People’s democracy vs politicos’ democracy

By Gamini Weerakoon

(April 26, Colombo, Sri Lanka Guardian)
The vivacious Indian dancer Mallika Sarabhai who is contesting the 81 year old BJP Leader L.K. Advani in his home constituency of Gandhinagar says she has been motivated to do so to ‘restore faith in peoples’ politics.’ Indian democracy, she says is: ‘Democracy of the politicians, for the politicians by the politicians.’

This morning as the results of the Western Provincial Council come in, it would be in the interests of democracy to consider Mallika Sarabhai’s contention since there seems to be little or no difference in the democratic process as practised in the sub-continent and on this island.

How much people’s participation was there in the hotly contested polls held yesterday?

Is it a democracy?

Did you know or have you ever spoken to the persons you voted for yesterday? Do you think you would meet your representatives (if he/she had won) during their tenure of office? Have you considered what you want your provincial councillor to do for your electorate? If not, why on earth did you vote at all?

We believe that the answers of most voters who are not committed one way or another to a candidate or political party will be in the negative.


So why on earth are we conning ourselves to believe in that hoary old lie: Democracy of the people, by the people, for the people. When we the people are far removed from what is being decided for us?

We have been studying the Indian elections in fair detail and can see very close parallels to us. This whole game of a democratic election is played by politicians as they want, for their benefit. If it is position, power and money, all values, traditions and principles are thrown overboard and the rogues unite.

A classic instance we read about is in the largest state in India, Uttar Pradesh, where these so called lower castes, untouchable or Dalits are in the majority but there is a fair proportion of the upper class Brahmins who would not associate or literally touch the Dalits.

But in certain constituencies the Brahmins or Dalits cannot win on their own. So Mayawathi the leader of the Dalits had given nominations to Brahmins on her party ticket! It could be argued that it is all for the better in breaking through rigid caste barriers but others say this is rank opportunism and has little do with social progress and enlightenment.

Abusing voters

In Sri Lanka we have prominent UNPers who have joined the government and become ministers after being elected on the UNP ticket and still retain UNP membership because they would lose their seats in parliament if they leave their party! Thus, we have the spectacle of elected UNP members abusing the party that elected them and the party leaders while supporting their rival party.

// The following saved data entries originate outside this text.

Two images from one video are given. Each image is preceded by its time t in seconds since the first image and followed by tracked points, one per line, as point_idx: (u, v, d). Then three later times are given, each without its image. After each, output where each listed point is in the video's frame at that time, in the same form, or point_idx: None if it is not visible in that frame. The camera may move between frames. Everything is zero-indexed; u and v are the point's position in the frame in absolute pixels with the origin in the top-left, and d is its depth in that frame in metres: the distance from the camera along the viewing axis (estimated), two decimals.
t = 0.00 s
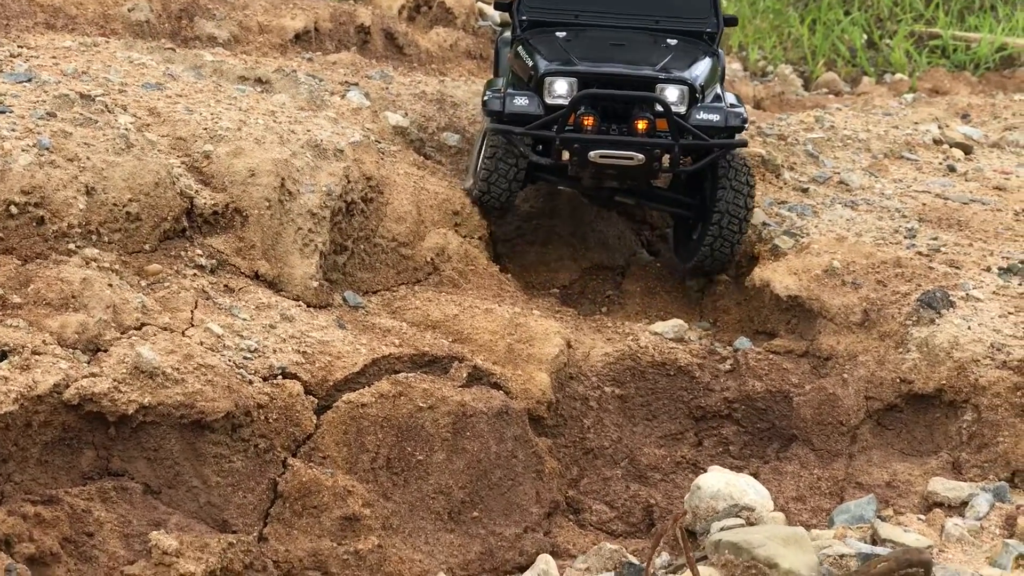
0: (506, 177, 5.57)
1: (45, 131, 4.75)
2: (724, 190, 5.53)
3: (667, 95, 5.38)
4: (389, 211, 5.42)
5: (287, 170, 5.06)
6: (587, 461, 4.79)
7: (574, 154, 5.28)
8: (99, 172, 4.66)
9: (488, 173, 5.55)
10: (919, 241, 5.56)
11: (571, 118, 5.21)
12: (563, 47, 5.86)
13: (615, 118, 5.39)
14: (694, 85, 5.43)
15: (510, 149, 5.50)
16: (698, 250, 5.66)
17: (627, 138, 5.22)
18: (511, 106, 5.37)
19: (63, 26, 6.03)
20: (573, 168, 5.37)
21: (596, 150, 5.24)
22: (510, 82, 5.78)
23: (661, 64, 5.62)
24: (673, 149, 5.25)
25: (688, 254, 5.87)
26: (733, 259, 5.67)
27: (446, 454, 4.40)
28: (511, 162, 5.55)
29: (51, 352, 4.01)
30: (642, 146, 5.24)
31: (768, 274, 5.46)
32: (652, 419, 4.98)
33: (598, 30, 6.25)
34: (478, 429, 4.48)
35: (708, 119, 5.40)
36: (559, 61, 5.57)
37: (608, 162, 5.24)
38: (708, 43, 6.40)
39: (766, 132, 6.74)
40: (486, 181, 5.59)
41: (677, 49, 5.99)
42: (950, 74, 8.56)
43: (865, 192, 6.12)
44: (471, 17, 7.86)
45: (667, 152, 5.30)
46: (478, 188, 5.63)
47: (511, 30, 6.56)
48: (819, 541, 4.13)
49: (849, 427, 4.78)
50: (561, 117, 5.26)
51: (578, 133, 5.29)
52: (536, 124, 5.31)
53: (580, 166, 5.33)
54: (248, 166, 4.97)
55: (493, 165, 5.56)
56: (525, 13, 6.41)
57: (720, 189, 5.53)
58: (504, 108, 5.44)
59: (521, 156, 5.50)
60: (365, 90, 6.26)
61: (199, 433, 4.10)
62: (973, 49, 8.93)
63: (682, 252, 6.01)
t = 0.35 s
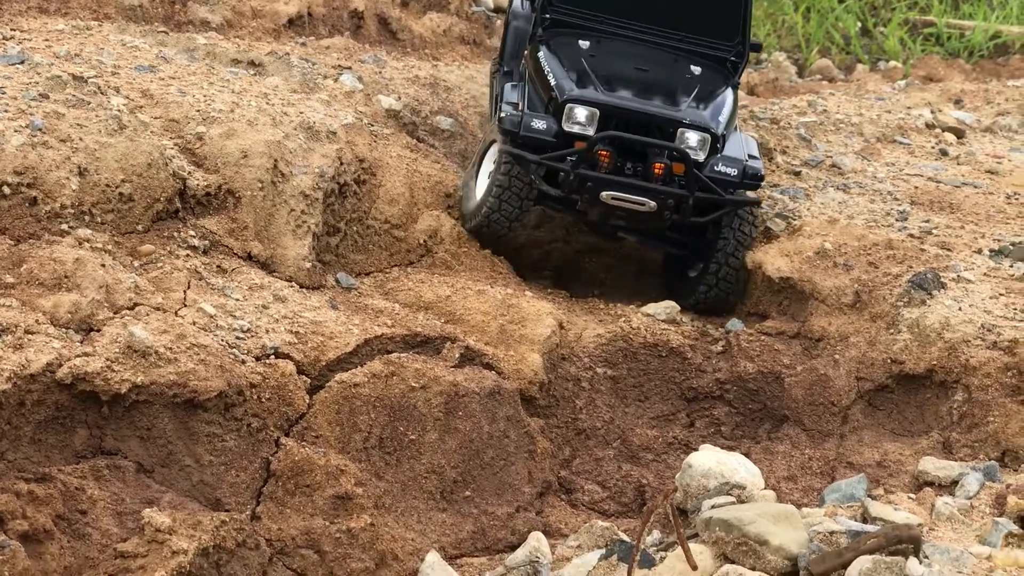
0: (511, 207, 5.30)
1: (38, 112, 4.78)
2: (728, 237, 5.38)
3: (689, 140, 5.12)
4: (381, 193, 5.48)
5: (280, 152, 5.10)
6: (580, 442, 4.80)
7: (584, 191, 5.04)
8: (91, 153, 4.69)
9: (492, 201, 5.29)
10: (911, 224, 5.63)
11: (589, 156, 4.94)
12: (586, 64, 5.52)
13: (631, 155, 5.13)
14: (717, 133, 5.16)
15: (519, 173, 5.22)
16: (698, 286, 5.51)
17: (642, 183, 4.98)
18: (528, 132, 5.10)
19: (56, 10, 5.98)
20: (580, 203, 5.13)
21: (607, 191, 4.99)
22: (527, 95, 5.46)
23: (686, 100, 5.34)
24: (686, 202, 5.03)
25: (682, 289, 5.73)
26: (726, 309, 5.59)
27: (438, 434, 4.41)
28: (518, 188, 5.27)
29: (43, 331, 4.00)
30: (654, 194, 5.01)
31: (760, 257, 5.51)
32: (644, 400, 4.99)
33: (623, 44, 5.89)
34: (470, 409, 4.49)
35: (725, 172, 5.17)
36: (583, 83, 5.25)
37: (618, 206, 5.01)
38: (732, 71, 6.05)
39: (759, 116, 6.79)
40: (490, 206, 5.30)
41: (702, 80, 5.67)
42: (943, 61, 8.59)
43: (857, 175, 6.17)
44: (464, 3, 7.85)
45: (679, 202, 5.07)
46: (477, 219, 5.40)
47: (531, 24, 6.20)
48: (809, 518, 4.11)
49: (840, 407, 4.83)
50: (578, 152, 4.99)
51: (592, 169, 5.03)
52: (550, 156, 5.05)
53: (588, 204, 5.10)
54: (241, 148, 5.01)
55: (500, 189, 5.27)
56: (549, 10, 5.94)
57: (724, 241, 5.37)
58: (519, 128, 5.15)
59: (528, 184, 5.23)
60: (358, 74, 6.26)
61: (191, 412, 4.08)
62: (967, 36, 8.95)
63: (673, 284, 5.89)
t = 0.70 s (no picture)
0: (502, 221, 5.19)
1: (32, 106, 4.79)
2: (724, 243, 5.23)
3: (679, 142, 5.01)
4: (375, 186, 5.48)
5: (274, 146, 5.12)
6: (573, 436, 4.81)
7: (574, 201, 4.94)
8: (85, 147, 4.71)
9: (481, 218, 5.17)
10: (905, 218, 5.64)
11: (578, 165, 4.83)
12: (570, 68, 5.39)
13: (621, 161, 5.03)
14: (707, 134, 5.04)
15: (508, 185, 5.11)
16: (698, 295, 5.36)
17: (633, 191, 4.89)
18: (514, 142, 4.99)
19: (51, 4, 5.97)
20: (571, 214, 5.04)
21: (597, 200, 4.91)
22: (512, 102, 5.32)
23: (675, 100, 5.21)
24: (678, 206, 4.94)
25: (684, 296, 5.59)
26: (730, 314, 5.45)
27: (432, 427, 4.42)
28: (508, 201, 5.14)
29: (37, 325, 4.01)
30: (645, 201, 4.92)
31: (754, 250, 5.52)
32: (637, 394, 5.00)
33: (610, 47, 5.75)
34: (463, 402, 4.49)
35: (718, 174, 5.07)
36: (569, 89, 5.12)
37: (609, 213, 4.93)
38: (721, 67, 5.91)
39: (754, 110, 6.79)
40: (482, 221, 5.18)
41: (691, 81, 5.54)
42: (940, 56, 8.59)
43: (851, 169, 6.17)
44: None
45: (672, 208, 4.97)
46: (468, 235, 5.29)
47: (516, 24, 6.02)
48: (802, 511, 4.12)
49: (833, 400, 4.84)
50: (567, 162, 4.88)
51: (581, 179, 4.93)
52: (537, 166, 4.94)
53: (579, 214, 5.00)
54: (234, 142, 5.01)
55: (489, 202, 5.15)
56: (532, 13, 5.81)
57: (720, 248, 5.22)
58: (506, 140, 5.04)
59: (518, 195, 5.12)
60: (352, 68, 6.26)
61: (185, 405, 4.08)
62: (963, 31, 8.94)
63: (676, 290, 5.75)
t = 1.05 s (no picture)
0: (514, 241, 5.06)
1: (26, 107, 4.80)
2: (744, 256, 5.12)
3: (692, 155, 4.89)
4: (369, 188, 5.50)
5: (268, 147, 5.13)
6: (566, 436, 4.83)
7: (588, 217, 4.82)
8: (79, 148, 4.71)
9: (494, 241, 5.04)
10: (898, 219, 5.65)
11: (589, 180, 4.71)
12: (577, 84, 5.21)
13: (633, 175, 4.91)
14: (721, 145, 4.93)
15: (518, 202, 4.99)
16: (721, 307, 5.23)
17: (647, 206, 4.77)
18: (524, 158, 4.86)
19: (46, 5, 5.98)
20: (583, 231, 4.91)
21: (611, 215, 4.79)
22: (519, 117, 5.20)
23: (686, 113, 5.08)
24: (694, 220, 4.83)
25: (701, 311, 5.47)
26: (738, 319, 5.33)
27: (425, 428, 4.43)
28: (521, 220, 5.01)
29: (31, 325, 4.01)
30: (660, 215, 4.80)
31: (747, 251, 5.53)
32: (630, 394, 5.03)
33: (615, 59, 5.57)
34: (457, 403, 4.51)
35: (733, 186, 4.95)
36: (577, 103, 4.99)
37: (623, 229, 4.81)
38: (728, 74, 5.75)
39: (748, 111, 6.81)
40: (493, 240, 5.03)
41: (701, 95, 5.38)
42: (935, 57, 8.60)
43: (845, 170, 6.19)
44: None
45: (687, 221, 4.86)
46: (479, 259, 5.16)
47: (514, 38, 5.98)
48: (794, 512, 4.11)
49: (826, 401, 4.82)
50: (578, 178, 4.76)
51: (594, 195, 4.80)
52: (549, 183, 4.81)
53: (592, 230, 4.89)
54: (228, 143, 5.03)
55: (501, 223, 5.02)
56: (535, 26, 5.58)
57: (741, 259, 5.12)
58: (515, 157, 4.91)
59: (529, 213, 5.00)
60: (347, 70, 6.27)
61: (178, 406, 4.09)
62: (959, 32, 8.96)
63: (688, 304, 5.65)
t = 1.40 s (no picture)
0: (518, 260, 4.99)
1: (19, 115, 4.80)
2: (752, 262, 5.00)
3: (698, 157, 4.80)
4: (362, 195, 5.50)
5: (261, 154, 5.13)
6: (560, 443, 4.86)
7: (598, 228, 4.73)
8: (72, 156, 4.71)
9: (499, 254, 4.96)
10: (891, 226, 5.66)
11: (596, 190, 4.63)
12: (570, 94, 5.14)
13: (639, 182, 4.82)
14: (727, 145, 4.84)
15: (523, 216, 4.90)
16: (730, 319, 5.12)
17: (657, 211, 4.68)
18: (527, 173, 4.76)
19: (40, 13, 5.99)
20: (594, 242, 4.82)
21: (622, 224, 4.70)
22: (515, 133, 5.12)
23: (683, 116, 5.00)
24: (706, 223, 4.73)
25: (713, 321, 5.37)
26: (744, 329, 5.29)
27: (418, 435, 4.44)
28: (524, 234, 4.92)
29: (23, 333, 4.01)
30: (671, 220, 4.71)
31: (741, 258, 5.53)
32: (623, 401, 5.08)
33: (606, 69, 5.49)
34: (449, 410, 4.52)
35: (741, 185, 4.87)
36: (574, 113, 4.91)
37: (634, 237, 4.72)
38: (720, 79, 5.68)
39: (741, 118, 6.83)
40: (498, 257, 4.97)
41: (695, 97, 5.30)
42: (929, 64, 8.62)
43: (838, 176, 6.20)
44: (448, 6, 7.86)
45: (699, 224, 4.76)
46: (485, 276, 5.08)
47: (495, 61, 5.82)
48: (787, 518, 4.10)
49: (820, 408, 4.85)
50: (585, 188, 4.66)
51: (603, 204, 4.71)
52: (555, 196, 4.71)
53: (603, 240, 4.79)
54: (221, 150, 5.04)
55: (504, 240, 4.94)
56: (520, 42, 5.54)
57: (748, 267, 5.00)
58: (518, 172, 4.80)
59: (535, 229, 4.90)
60: (340, 77, 6.27)
61: (171, 414, 4.09)
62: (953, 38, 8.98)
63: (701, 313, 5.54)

And the renegades are the most prominent of the defenders of the Rajapakse faith. This is indeed a virulent form of democracy that has not yet spread out to other South Asian countries.

Impotent opposition

And what can the opposing political parties, particularly the UNP do? Wracked by dissension, the party is in shambles with the ruling Rajapakse administration offering ministerial portfolios with perks attached to those who come over. Never mind if the cabinet of ministers exceeds a hundred, it’s the people who will foot the bill!

These comments are being made days before the election but it is a foregone conclusion that the ruling UPFA will romp home because a ‘war’ is being fought alongside the election. The argument made for the UPFA has been: Our side must win or it will be a vote against the military victory of President Mahinda Rajapakse!

Is the war the only issue before the people? The cost of living, disappearances of people, crumbling economy have all taken a back seat. So far all provincial council elections have been won on the ‘war.’

Now with the war predicted to end soon (with this election or an immediate presidential election?) what can the people do? Will it be politicians and generals to decide what the people need or the people themselves?

What happens to the UNP which has always commanded a near 50 per cent of the vote? What of the Tamil political parties if the sole representative of the Tamils is no more? Or will it be a continuing guerrilla war again?

It is time for a People’s Democracy as against this Politicians’ Democracy.